A restrained strategy also suited the apartment’s setting in a new Art Deco–influenced building by the architect Peter Pennoyer. Inspired by the work of American architects Ely Jacques Kahn and Ralph Thomas Walker, Pennoyer fashioned a 19-story structure with a handsome facade in hand-cut Indiana limestone with mullioned windows, cast-iron railings, and lanterns—harking back to a time when details were considered and handmade. The goal, Pennoyer has said, was to create a structure that can “both belong to its place by completing the streetscape, and to stand on the sky plane.”
To ensure that the interior architecture of their apartment was in keeping with the building’s intent, the clients also tapped architect Elizabeth Graziolo.

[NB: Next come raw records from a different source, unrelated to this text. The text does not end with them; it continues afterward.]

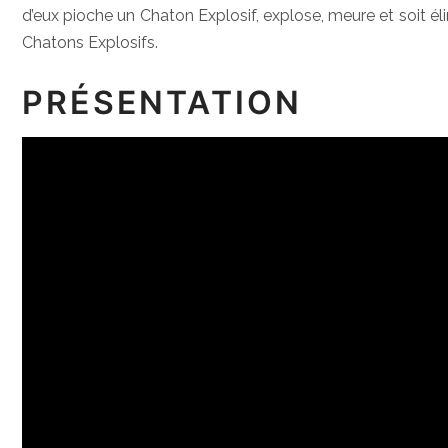
d’eux pioche un Chaton Explosif, explose, meure et soit éli
Chatons Explosifs.
PRÉSENTATION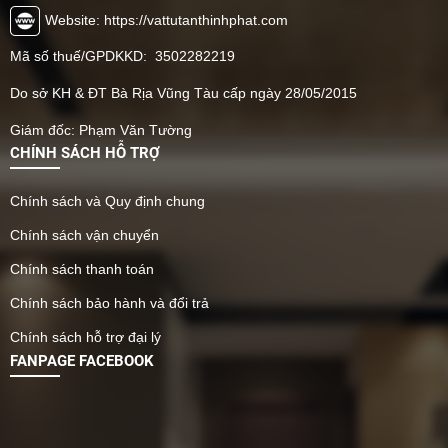
Website: https://vattutanthinhphat.com
Mã số thuế/GPDKKD: 3502282219
Do sở KH & ĐT Bà Rịa Vũng Tàu cấp ngày 28/05/2015
Giám đốc: Phạm Văn Tường
CHÍNH SÁCH HỖ TRỢ
Chính sách và Quy định chung
Chính sách vận chuyển
Chính sách thanh toán
Chính sách bảo hành và đổi trả
Chính sách hỗ trợ đại lý
FANPAGE FACEBOOK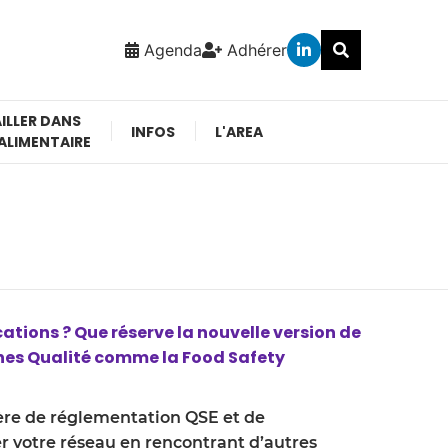
Agenda
Adhérer
ILLER DANS
INFOS
L'AREA
ALIMENTAIRE
ations ? Que réserve la nouvelle version de
ches Qualité comme la Food Safety
ière de réglementation QSE et de
er votre réseau en rencontrant d’autres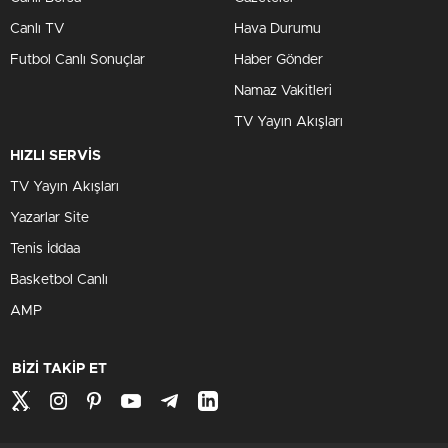
Canlı TV
Hava Durumu
Futbol Canlı Sonuçlar
Haber Gönder
Namaz Vakitleri
TV Yayın Akışları
HIZLI SERVİS
TV Yayın Akışları
Yazarlar Site
Tenis İddaa
Basketbol Canlı
AMP
BİZİ TAKİP ET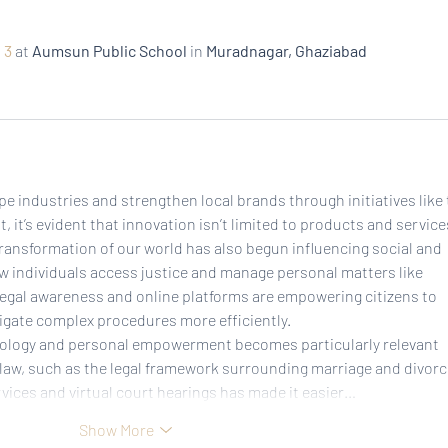
DTI-CX Expo 2023
JAMS
 3
 at 
Aumsun Public School
 in 
Muradnagar, Ghaziabad
e industries and strengthen local brands through initiatives like 
 it’s evident that innovation isn’t limited to products and service
l transformation of our world has also begun influencing social and 
w individuals access justice and manage personal matters like 
 legal awareness and online platforms are empowering citizens to 
igate complex procedures more efficiently.
ology and personal empowerment becomes particularly relevant 
aw, such as the legal framework surrounding marriage and divorce
ervices and virtual court hearings has made it easier…
Show More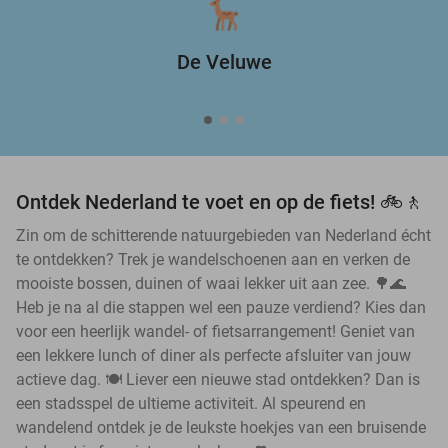
De Veluwe
Ontdek Nederland te voet en op de fiets! 🚲🚶
Zin om de schitterende natuurgebieden van Nederland écht
te ontdekken? Trek je wandelschoenen aan en verken de
mooiste bossen, duinen of waai lekker uit aan zee. 🌳🌊
Heb je na al die stappen wel een pauze verdiend? Kies dan
voor een heerlijk wandel- of fietsarrangement! Geniet van
een lekkere lunch of diner als perfecte afsluiter van jouw
actieve dag. 🍽️ Liever een nieuwe stad ontdekken? Dan is
een stadsspel de ultieme activiteit. Al speurend en
wandelend ontdek je de leukste hoekjes van een bruisende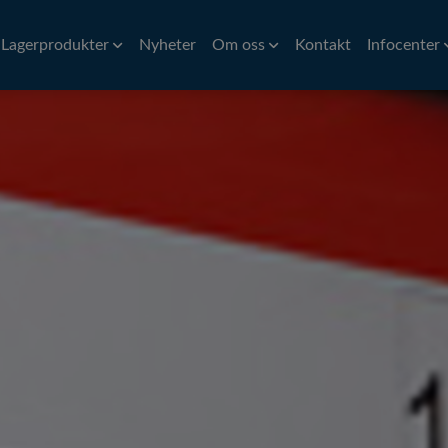
Lagerprodukter
Nyheter
Om oss
Kontakt
Infocenter
Aluminium
Stång
Historia
Mässing
Översättnin
Ban
Aluminiumvalsrör
Precisionsstång
CW614N
Ni
Hitta till oss
Symboler för
åd
Aluminiumband och plåt
Kalldragen stång
Ro
Miljöpolicy
Omräkningst
d
Varmvalsad stång
Ro
Huvudmän
Svarvad/slipad rundstång
Pr
Pr
Pr
Rör
Plåt
iler
VVS Kopparrör
Al
rofiler
Precisionsrör
Pl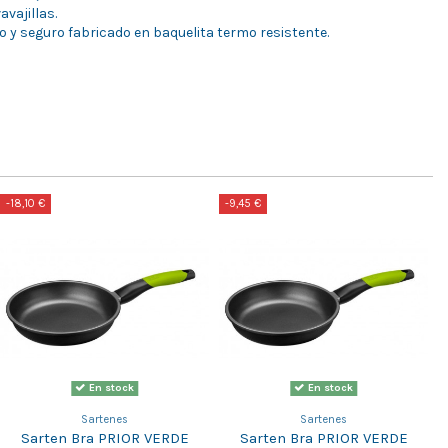
avajillas.
 y seguro fabricado en baquelita termo resistente.
-18,10 €
-9,45 €
En stock
En stock
Sartenes
Sartenes
Sarten Bra PRIOR VERDE
Sarten Bra PRIOR VERDE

A former partner in Pennoyer’s company, she had played an instrumental role in the design of the building. Later, when she started her own highly acclaimed firm, Yellow House Architects, Graziolo was brought on board to work alongside the designers. She added finesse with details that merge couture with classicism, from the dining room’s fluted plaster walls to the linen-fold paneling on the walls in the book-lined family room and the brass mesh treatment in the primary dressing room.
Meanwhile, Redd and Kaihoi set out to fulfill the clients’ wish of an atypical interior on the Upper East Side, where politeness too often stifles passion. In this case, mission accomplished. In rooms with nearly 12-foot ceilings, the sun now pours in like honey. As one enters through an enfilade, light streams in from four directions, energizing the entire space. Mirrors cleverly amplify and extend the natural light. “I never met a mirror that I didn’t like,” Redd says. “It is like having another window in a room.”
Extolling the talents of the decorative artist Augustin Hurtado (the New York Post once described him as “the secret weapon of Fifth Avenue”), Redd pauses to admire the shells that the artist has subtly embedded in Venetian plaster. The kitchen’s white walls, also in Venetian plaster, take on a golden hue as the sunlight comes round from the east. In the library, Hurtado created another finish that appears like faux parchment. And the dining room’s ceiling gleams in multiple coats of cream lacquer.
As you look south from the entrance, an Isamu Noguchi Akari lantern in the living room glows through the vantage point of an arch. The lantern is new, while the furniture is mostly from the family’s home in California, with a few added pieces—a 1930s Pierre Chareau bergère in the living room, a pair of curvy Michael Wolk swivel chairs in an ivory bouclé in the library—that echo the building’s Art Deco influences. The choice of the Noguchi pendant as opposed to anything more formal is central to how Redd and Kaihoi satisfied their clients’ request that the apartment feel laid-back. “The play of tension, the organic next to the geometric” was essential to creating an unstuffy atmosphere, Redd says. “It has that sort of Halston-at-the-beach chic that gives the place its relaxed vibe.”
So, too, do step-back terraces that the landscape design company Harrison Green has created to embrace the city skylines and views of Central Park. Meanwhile, in the primary bedroom, the walls are lined in white felt, supple and quiet as fresh Alpine snow. It’s a pared-down aesthetic that, in the end, is as impactful as anything the firm has done. “I do think this is an opportunity for people to see us in a new light,” Redd says. “Sure, we are known for our color, and people come to us for that, but I always tell them that white and black are colors too. In fact, my favorite colors.”